The ability to care for diabetes is important for families to know as nursing care providers3 but, in practice, families still have low abilities, one of which is how to use a glucometer; this is because the majority of respondents do not have a glucometer to monitor blood glucose routinely. This gives the families poor grades in terms of health management specially in monitoring blood glucose.16 Patriarchy as one of the cultural indicators, gives men enormous privileges, because men are in control of what is valued in society’s culture. Health problems related to DM treatment can occur if the family member having the priority in decision-making does not have sufficient knowledge and abilities.17
Family factors directly affect the health function of the family, and are one of the indirect factors of the educational model. Family structure is a series of relationships which creates bonding within the family, and between the family and other social systems.18 Family structure is influenced by the type of family adopted; it can affect their strengths and limitations in carrying out family development tasks, which directly or indirectly affect the health of individuals and families. In the family health function, it is known that the five aspects still have a low value. The family’s health function directly affects the education model adopted. The functional perspective is concerned with the way the family relates to other family members.19 Families need to know the state of health and the changes experienced by their family members. The slightest changes experienced will indirectly be a concern.20 If any changes occur, their nature and intensity and time period should be recorded.21
After acquiring the ability to recognize health problems, the family member should make efforts to seek appropriate help according to the circumstances.22 If complete satisfaction is not attained, follow-up treatment is necessary. Besides the care of the patient, living conditions should be kept healthy by maintaining cleanliness and good ventilation. If there are limitations for family care then local health services facilities should be utilised.

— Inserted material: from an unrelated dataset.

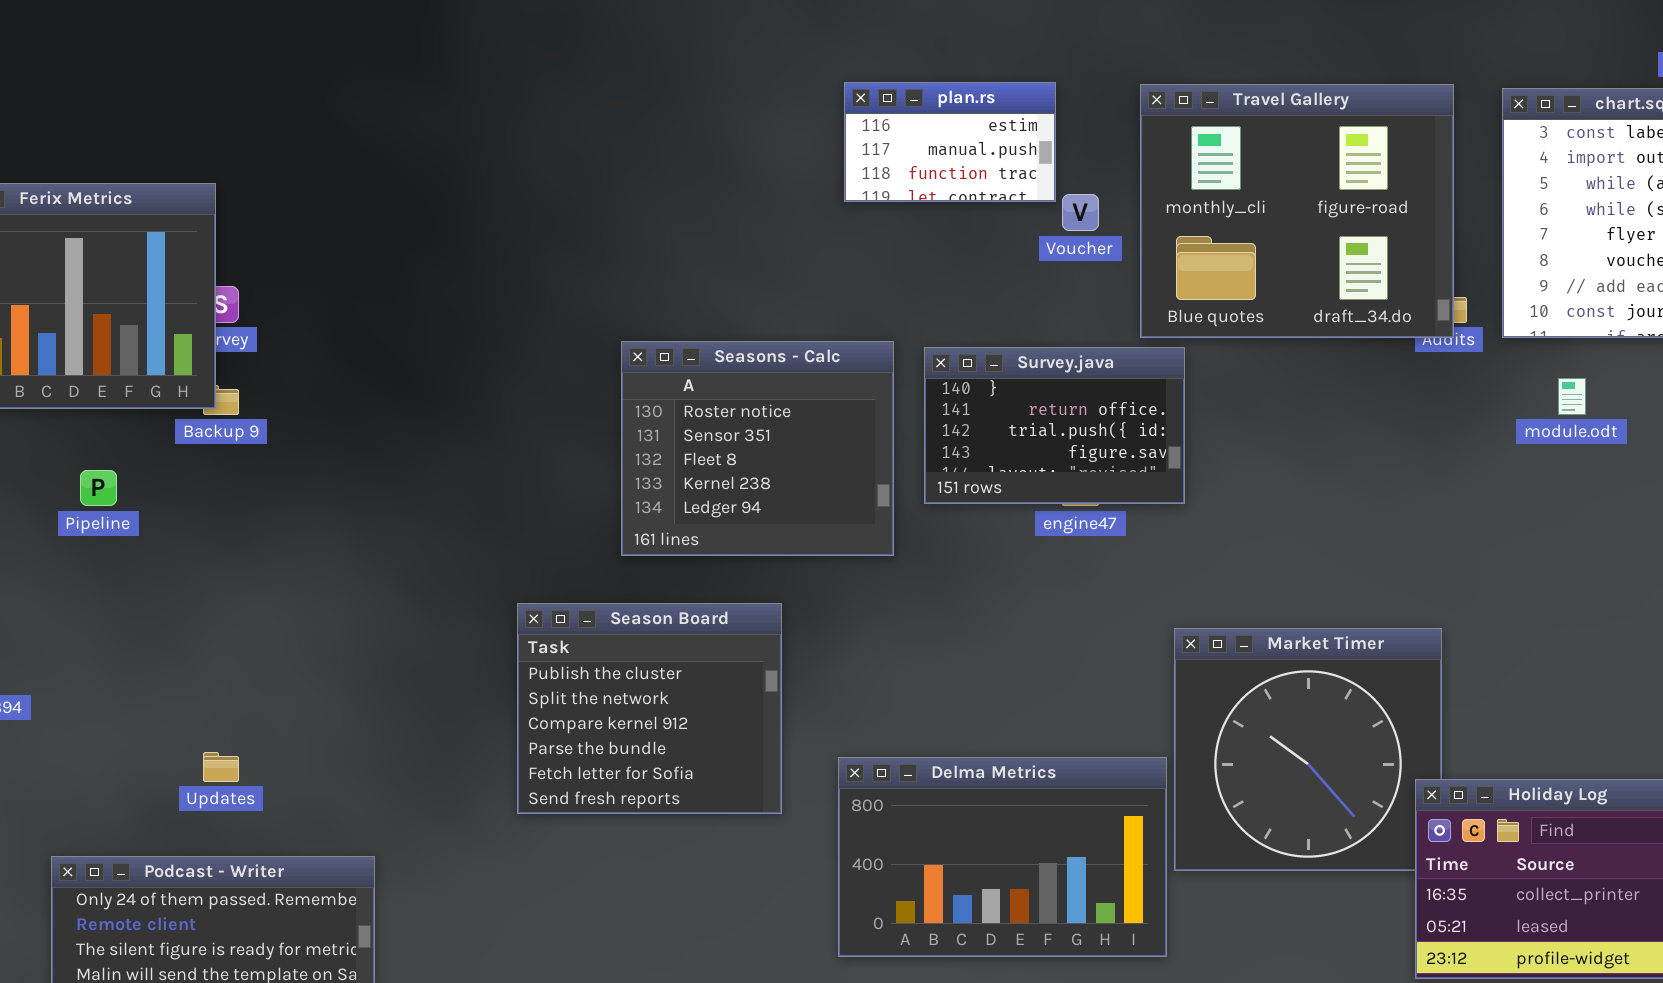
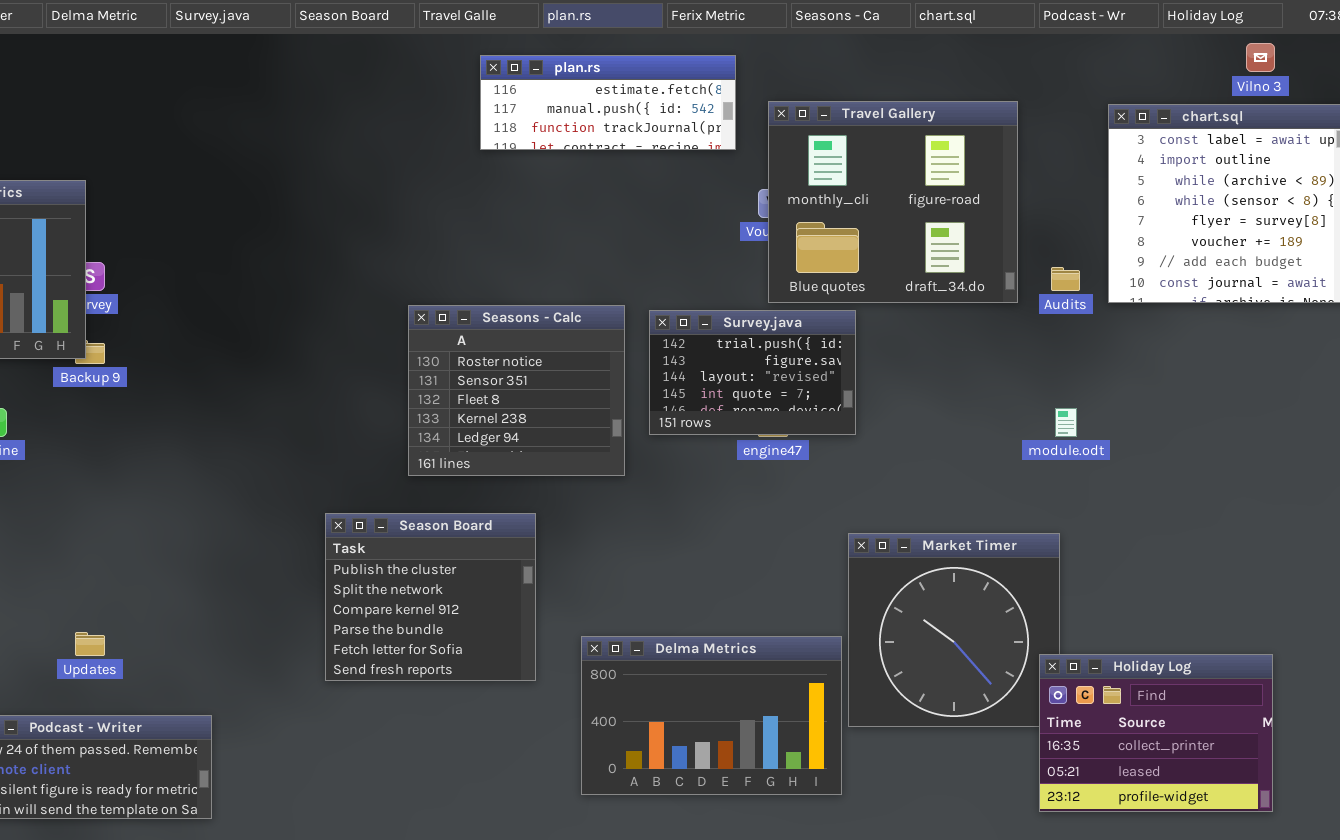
plan.rs: [844,82,1056,202] -> [480,55,736,150], moved, resized
Travel Gallery: [1140,84,1454,338] -> [768,101,1018,303], moved
Survey.java: [924,347,1185,504] -> [649,310,856,435], scrolled down 2 rows
module.odt: [1558,378,1586,415] -> [1055,408,1077,437], moved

The transcultural model based on cultural and family factors was adopted for improving the family’s health function. This facilitates integration of effective health education with principles in transcultural nursing. This has proved to have a beneficial effect on improving the family abilities in caring for a person with diabetes.
Besides being influenced by health education, the ability of the family member is also directly influenced by patient factors and family factors. Increasing the family’s ability to provide good care to a person with diabetes, will not only improve the quality of life but also prevent the chronic complications of the metabolic disorder.
Study Limitation: The study was carried out during a pandemic so there were limitations in interacting with patients and families directly. The communication was performed regularly via WhatsApp with patients and families
Acknowledgment: The authors thank the local authorities (Faculty of Nursing, Universitas Airlangga) and all respondents for their support and contributions in this study.
Conflict of interest: None to declare.
Funding disclosure: No Funding received.